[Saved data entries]
=====

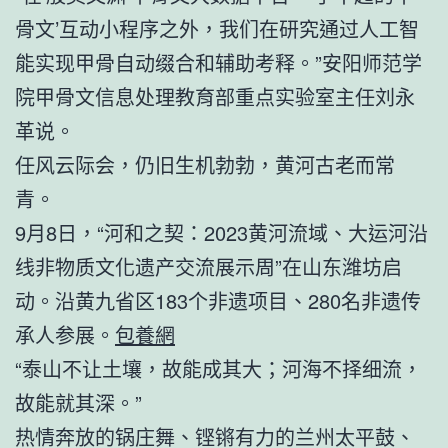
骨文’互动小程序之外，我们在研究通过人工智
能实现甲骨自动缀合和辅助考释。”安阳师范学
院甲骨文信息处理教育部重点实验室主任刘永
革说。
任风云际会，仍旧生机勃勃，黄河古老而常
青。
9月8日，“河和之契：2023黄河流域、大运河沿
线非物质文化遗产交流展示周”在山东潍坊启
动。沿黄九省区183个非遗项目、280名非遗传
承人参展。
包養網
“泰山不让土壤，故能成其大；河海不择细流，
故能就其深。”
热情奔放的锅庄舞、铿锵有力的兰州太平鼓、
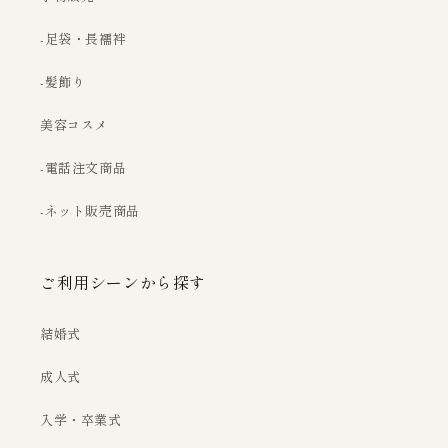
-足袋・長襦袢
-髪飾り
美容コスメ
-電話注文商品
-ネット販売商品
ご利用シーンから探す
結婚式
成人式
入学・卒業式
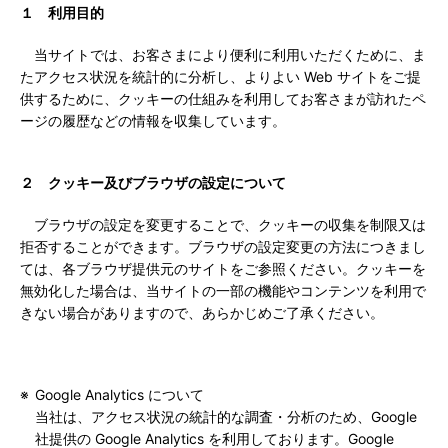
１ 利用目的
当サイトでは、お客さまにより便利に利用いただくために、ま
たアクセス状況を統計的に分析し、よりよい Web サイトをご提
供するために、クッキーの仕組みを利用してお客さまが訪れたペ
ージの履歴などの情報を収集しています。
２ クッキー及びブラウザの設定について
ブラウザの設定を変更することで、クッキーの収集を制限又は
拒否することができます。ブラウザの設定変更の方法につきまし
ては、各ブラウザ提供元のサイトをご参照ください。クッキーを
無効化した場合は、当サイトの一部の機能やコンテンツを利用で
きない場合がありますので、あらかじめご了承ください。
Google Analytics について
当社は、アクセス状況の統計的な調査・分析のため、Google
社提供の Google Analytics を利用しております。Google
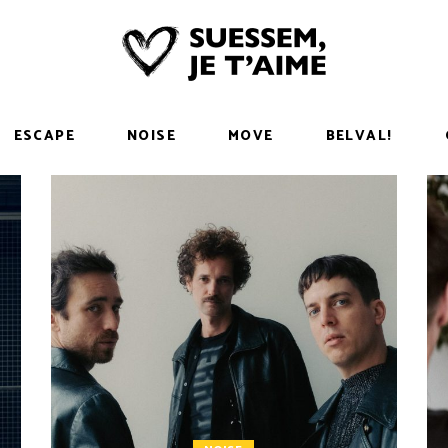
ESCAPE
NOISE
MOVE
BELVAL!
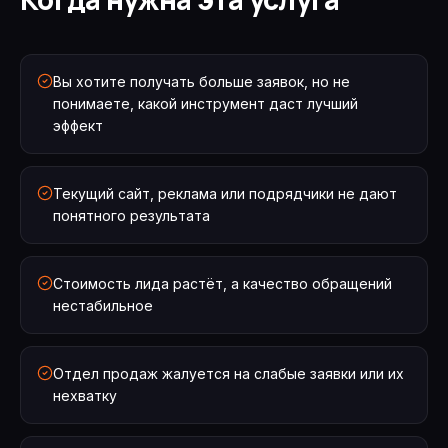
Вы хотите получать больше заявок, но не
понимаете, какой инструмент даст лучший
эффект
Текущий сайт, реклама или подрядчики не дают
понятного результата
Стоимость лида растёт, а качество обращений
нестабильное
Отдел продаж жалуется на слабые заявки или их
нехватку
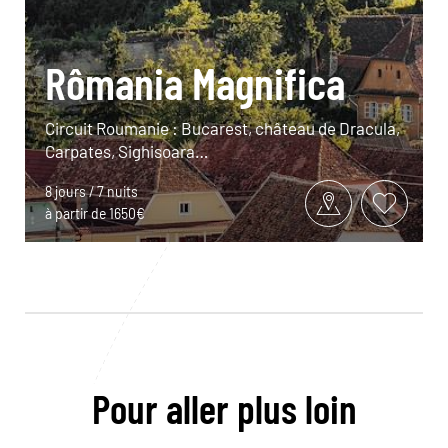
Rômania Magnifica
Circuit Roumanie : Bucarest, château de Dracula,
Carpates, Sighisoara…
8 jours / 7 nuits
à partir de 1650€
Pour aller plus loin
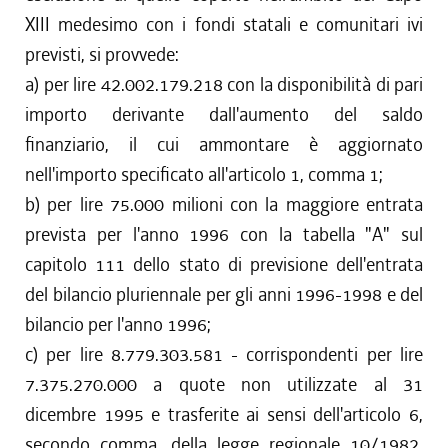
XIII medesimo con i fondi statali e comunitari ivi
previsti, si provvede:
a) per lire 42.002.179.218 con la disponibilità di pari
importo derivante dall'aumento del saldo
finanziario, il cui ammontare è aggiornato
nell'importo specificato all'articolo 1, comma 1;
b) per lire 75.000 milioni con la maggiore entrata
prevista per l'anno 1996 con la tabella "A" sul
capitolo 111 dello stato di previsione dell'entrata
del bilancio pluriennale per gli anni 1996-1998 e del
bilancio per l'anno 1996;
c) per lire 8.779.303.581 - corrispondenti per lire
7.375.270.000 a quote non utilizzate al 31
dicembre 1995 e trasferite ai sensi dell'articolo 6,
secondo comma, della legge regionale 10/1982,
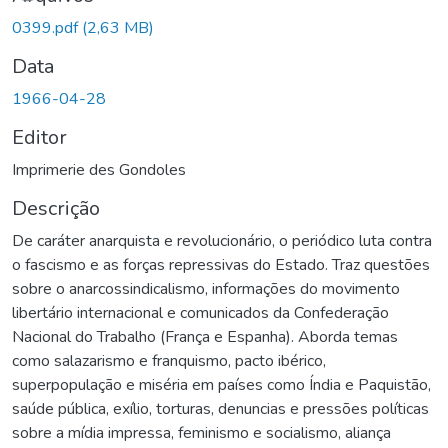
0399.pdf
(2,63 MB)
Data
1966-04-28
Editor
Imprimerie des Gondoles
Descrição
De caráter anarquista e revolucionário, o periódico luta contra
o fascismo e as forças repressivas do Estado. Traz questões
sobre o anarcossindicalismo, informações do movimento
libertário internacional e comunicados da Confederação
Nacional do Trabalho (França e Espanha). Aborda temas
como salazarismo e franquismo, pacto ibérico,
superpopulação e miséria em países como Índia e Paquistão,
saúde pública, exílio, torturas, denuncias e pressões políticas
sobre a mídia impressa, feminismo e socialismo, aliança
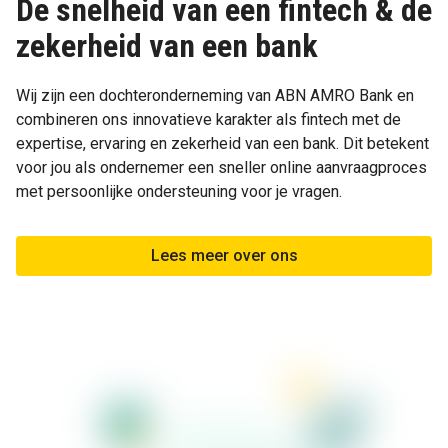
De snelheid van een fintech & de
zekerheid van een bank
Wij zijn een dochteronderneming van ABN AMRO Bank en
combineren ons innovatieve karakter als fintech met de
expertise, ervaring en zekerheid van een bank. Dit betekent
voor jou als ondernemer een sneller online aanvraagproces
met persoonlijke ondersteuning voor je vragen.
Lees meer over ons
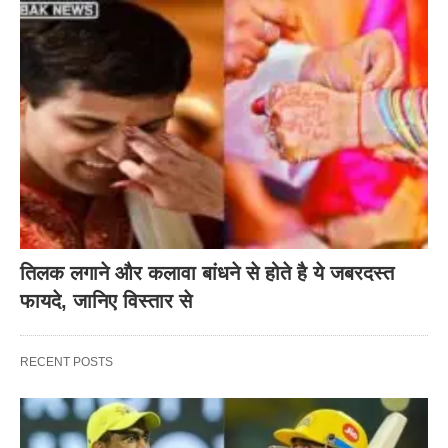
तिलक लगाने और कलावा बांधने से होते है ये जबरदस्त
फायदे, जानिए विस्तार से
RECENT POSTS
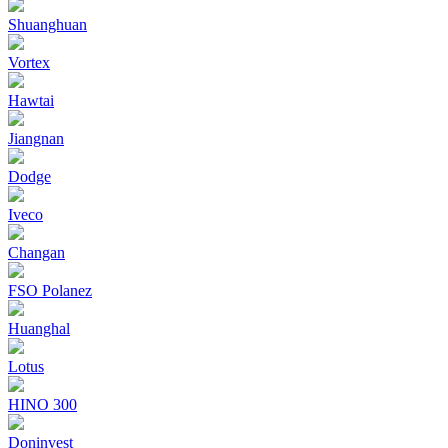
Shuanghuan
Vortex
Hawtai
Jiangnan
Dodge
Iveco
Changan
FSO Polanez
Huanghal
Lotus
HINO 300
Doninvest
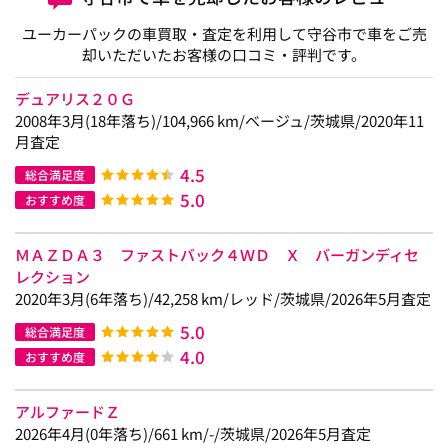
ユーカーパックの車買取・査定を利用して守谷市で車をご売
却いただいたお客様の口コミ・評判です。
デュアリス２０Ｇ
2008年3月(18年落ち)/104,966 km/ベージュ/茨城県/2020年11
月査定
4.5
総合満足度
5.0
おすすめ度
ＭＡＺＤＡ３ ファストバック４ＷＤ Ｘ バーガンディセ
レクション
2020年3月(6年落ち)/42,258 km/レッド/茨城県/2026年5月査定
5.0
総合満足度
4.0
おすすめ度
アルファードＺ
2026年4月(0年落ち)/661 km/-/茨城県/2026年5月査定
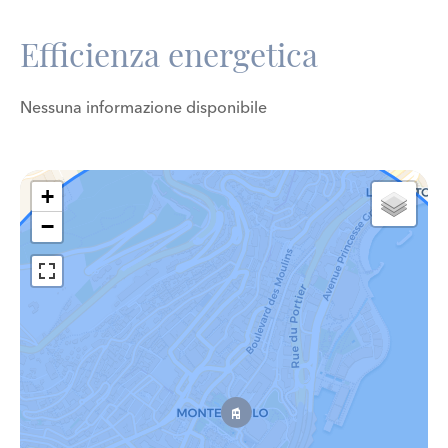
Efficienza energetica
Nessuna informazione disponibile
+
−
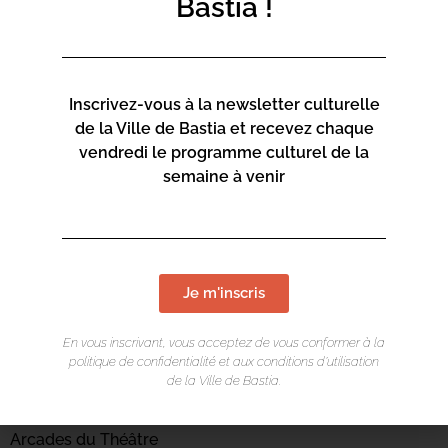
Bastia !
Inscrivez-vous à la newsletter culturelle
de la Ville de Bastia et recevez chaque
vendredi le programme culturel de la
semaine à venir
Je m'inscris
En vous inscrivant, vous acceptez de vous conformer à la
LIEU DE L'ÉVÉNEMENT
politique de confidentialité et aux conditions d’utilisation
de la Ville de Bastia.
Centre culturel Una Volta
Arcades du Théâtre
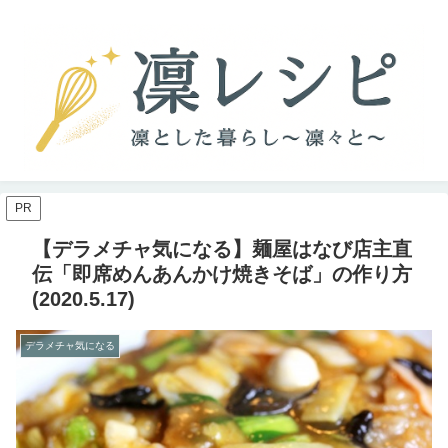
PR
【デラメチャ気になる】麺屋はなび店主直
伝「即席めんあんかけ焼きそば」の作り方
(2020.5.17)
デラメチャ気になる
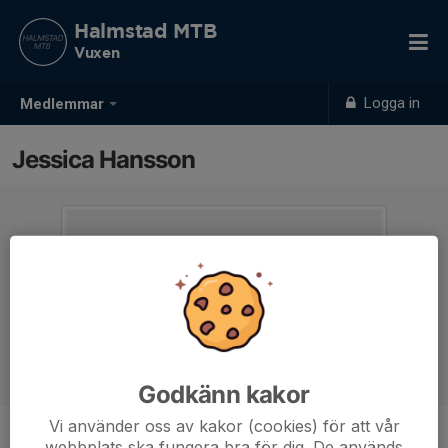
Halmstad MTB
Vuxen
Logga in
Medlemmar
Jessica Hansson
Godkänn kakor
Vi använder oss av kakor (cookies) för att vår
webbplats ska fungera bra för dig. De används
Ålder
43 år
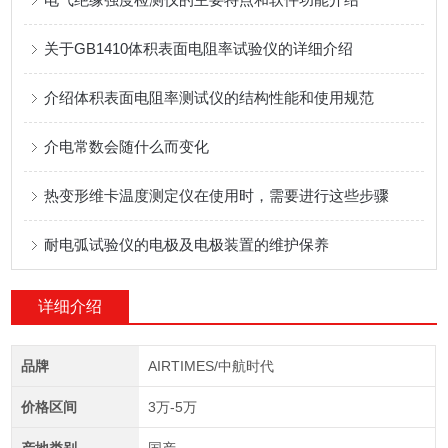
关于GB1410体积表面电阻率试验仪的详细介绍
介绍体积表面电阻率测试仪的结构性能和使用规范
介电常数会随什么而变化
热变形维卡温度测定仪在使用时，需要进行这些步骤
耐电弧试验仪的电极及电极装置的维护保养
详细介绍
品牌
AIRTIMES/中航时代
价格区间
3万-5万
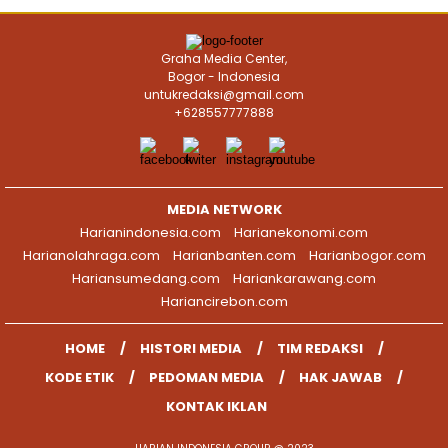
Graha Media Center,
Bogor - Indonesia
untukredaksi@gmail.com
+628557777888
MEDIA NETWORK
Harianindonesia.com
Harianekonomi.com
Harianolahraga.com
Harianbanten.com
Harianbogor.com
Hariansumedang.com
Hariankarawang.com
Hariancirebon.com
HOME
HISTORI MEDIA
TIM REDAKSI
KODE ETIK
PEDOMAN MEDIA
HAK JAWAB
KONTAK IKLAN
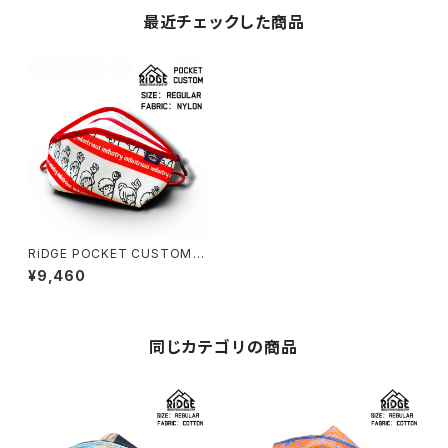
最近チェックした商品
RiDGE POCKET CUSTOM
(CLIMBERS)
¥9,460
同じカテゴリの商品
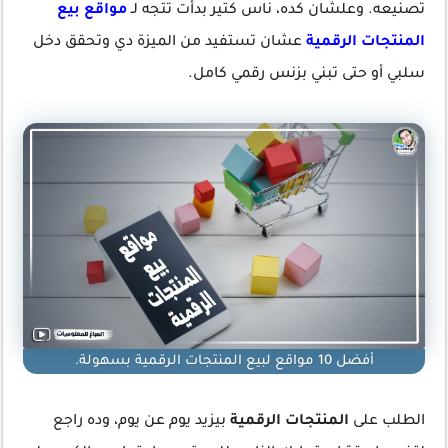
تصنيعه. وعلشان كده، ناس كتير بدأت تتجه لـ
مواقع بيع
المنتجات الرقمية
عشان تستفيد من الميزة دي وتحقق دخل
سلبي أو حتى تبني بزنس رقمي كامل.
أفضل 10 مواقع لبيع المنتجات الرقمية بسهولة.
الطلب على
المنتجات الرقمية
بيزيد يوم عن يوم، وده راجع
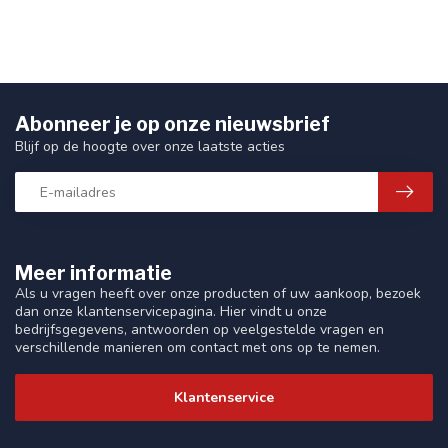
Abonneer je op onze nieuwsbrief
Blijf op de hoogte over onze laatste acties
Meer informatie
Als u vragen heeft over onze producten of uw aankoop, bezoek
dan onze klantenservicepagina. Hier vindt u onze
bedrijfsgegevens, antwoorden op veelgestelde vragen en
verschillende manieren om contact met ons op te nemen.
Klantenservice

=====

> [Job] Reproduce all of the text in the material above word for word, leaving out the pictures.

> [Written response]
骨文’互动小程序之外，我们在研究通过人工智
能实现甲骨自动缀合和辅助考释。”安阳师范学
院甲骨文信息处理教育部重点实验室主任刘永
革说。
任风云际会，仍旧生机勃勃，黄河古老而常
青。
9月8日，“河和之契：2023黄河流域、大运河沿
线非物质文化遗产交流展示周”在山东潍坊启
动。沿黄九省区183个非遗项目、280名非遗传
承人参展。
包養網
“泰山不让土壤，故能成其大；河海不择细流，
故能就其深。”
热情奔放的锅庄舞、铿锵有力的兰州太平鼓、
-足袋・長襦袢
-髪飾り
美容コスメ
-電話注文商品
-ネット販売商品
ご利用シーンから探す
結婚式
成人式
入学・卒業式
１ 利用目的
当サイトでは、お客さまにより便利に利用いただくために、ま
たアクセス状況を統計的に分析し、よりよい Web サイトをご提
供するために、クッキーの仕組みを利用してお客さまが訪れたペ
ージの履歴などの情報を収集しています。
２ クッキー及びブラウザの設定について
ブラウザの設定を変更することで、クッキーの収集を制限又は
拒否することができます。ブラウザの設定変更の方法につきまし
ては、各ブラウザ提供元のサイトをご参照ください。クッキーを
無効化した場合は、当サイトの一部の機能やコンテンツを利用で
きない場合がありますので、あらかじめご了承ください。
Google Analytics について
当社は、アクセス状況の統計的な調査・分析のため、Google
社提供の Google Analytics を利用しております。Google
ESCAPE
NOISE
MOVE
BELVAL!
Вы хотите получать больше заявок, но не
понимаете, какой инструмент даст лучший
эффект
Текущий сайт, реклама или подрядчики не дают
понятного результата
Стоимость лида растёт, а качество обращений
нестабильное
Отдел продаж жалуется на слабые заявки или их
нехватку
Rômania Magnifica
Circuit Roumanie : Bucarest, château de Dracula,
Carpates, Sighisoara…
8 jours / 7 nuits
à partir de 1650€
Pour aller plus loin
XIII medesimo con i fondi statali e comunitari ivi
previsti, si provvede:
a) per lire 42.002.179.218 con la disponibilità di pari
importo derivante dall'aumento del saldo
finanziario, il cui ammontare è aggiornato
nell'importo specificato all'articolo 1, comma 1;
b) per lire 75.000 milioni con la maggiore entrata
prevista per l'anno 1996 con la tabella "A" sul
capitolo 111 dello stato di previsione dell'entrata
del bilancio pluriennale per gli anni 1996-1998 e del
bilancio per l'anno 1996;
c) per lire 8.779.303.581 - corrispondenti per lire
7.375.270.000 a quote non utilizzate al 31
dicembre 1995 e trasferite ai sensi dell'articolo 6,
secondo comma, della legge regionale 10/1982,
0399.pdf
(2,63 MB)
Data
1966-04-28
Editor
Imprimerie des Gondoles
Descrição
De caráter anarquista e revolucionário, o periódico luta contra
o fascismo e as forças repressivas do Estado. Traz questões
sobre o anarcossindicalismo, informações do movimento
libertário internacional e comunicados da Confederação
Nacional do Trabalho (França e Espanha). Aborda temas
como salazarismo e franquismo, pacto ibérico,
superpopulação e miséria em países como Índia e Paquistão,
saúde pública, exílio, torturas, denuncias e pressões políticas
sobre a mídia impressa, feminismo e socialismo, aliança
De snelheid van een fintech & de
zekerheid van een bank
Wij zijn een dochteronderneming van ABN AMRO Bank en
combineren ons innovatieve karakter als fintech met de
expertise, ervaring en zekerheid van een bank. Dit betekent
voor jou als ondernemer een sneller online aanvraagproces
met persoonlijke ondersteuning voor je vragen.
Lees meer over ons
तिलक लगाने और कलावा बांधने से होते है ये जबरदस्त
फायदे, जानिए विस्तार से
RECENT POSTS
Shuanghuan
Vortex
Hawtai
Jiangnan
Dodge
Iveco
Changan
FSO Polanez
Huanghal
Lotus
HINO 300
Doninvest
ユーカーパックの車買取・査定を利用して守谷市で車をご売
却いただいたお客様の口コミ・評判です。
デュアリス２０Ｇ
2008年3月(18年落ち)/104,966 km/ベージュ/茨城県/2020年11
月査定
4.5
総合満足度
5.0
おすすめ度
ＭＡＺＤＡ３ ファストバック４ＷＤ Ｘ バーガンディセ
レクション
2020年3月(6年落ち)/42,258 km/レッド/茨城県/2026年5月査定
5.0
総合満足度
4.0
おすすめ度
アルファードＺ
2026年4月(0年落ち)/661 km/-/茨城県/2026年5月査定
Efficienza energetica
Nessuna informazione disponibile
+
−
Bastia !
Inscrivez-vous à la newsletter culturelle
de la Ville de Bastia et recevez chaque
vendredi le programme culturel de la
semaine à venir
Je m'inscris
En vous inscrivant, vous acceptez de vous conformer à la
LIEU DE L'ÉVÉNEMENT
politique de confidentialité et aux conditions d’utilisation
de la Ville de Bastia.
Centre culturel Una Volta
Arcades du Théâtre
PR
【デラメチャ気になる】麺屋はなび店主直
伝「即席めんあんかけ焼きそば」の作り方
(2020.5.17)
デラメチャ気になる
Halmstad MTB
Vuxen
Logga in
Medlemmar
Jessica Hansson
Godkänn kakor
Vi använder oss av kakor (cookies) för att vår
webbplats ska fungera bra för dig. De används
Ålder
43 år
关于GB1410体积表面电阻率试验仪的详细介绍
介绍体积表面电阻率测试仪的结构性能和使用规范
介电常数会随什么而变化
热变形维卡温度测定仪在使用时，需要进行这些步骤
耐电弧试验仪的电极及电极装置的维护保养
详细介绍
品牌
AIRTIMES/中航时代
价格区间
3万-5万
Graha Media Center,
Bogor - Indonesia
untukredaksi@gmail.com
+628557777888
MEDIA NETWORK
Harianindonesia.com
Harianekonomi.com
Harianolahraga.com
Harianbanten.com
Harianbogor.com
Hariansumedang.com
Hariankarawang.com
Hariancirebon.com
HOME
HISTORI MEDIA
TIM REDAKSI
KODE ETIK
PEDOMAN MEDIA
HAK JAWAB
KONTAK IKLAN
最近チェックした商品
RiDGE POCKET CUSTOM
(CLIMBERS)
¥9,460
同じカテゴリの商品
تصنيعه. وعلشان كده، ناس كتير بدأت تتجه لـ
مواقع بيع
المنتجات الرقمية
عشان تستفيد من الميزة دي وتحقق دخل
سلبي أو حتى تبني بزنس رقمي كامل.
أفضل 10 مواقع لبيع المنتجات الرقمية بسهولة.
الطلب على
المنتجات الرقمية
بيزيد يوم عن يوم، وده راجع
Abonneer je op onze nieuwsbrief
Blijf op de hoogte over onze laatste acties
Meer informatie
Als u vragen heeft over onze producten of uw aankoop, bezoek
dan onze klantenservicepagina. Hier vindt u onze
bedrijfsgegevens, antwoorden op veelgestelde vragen en
verschillende manieren om contact met ons op te nemen.
Klantenservice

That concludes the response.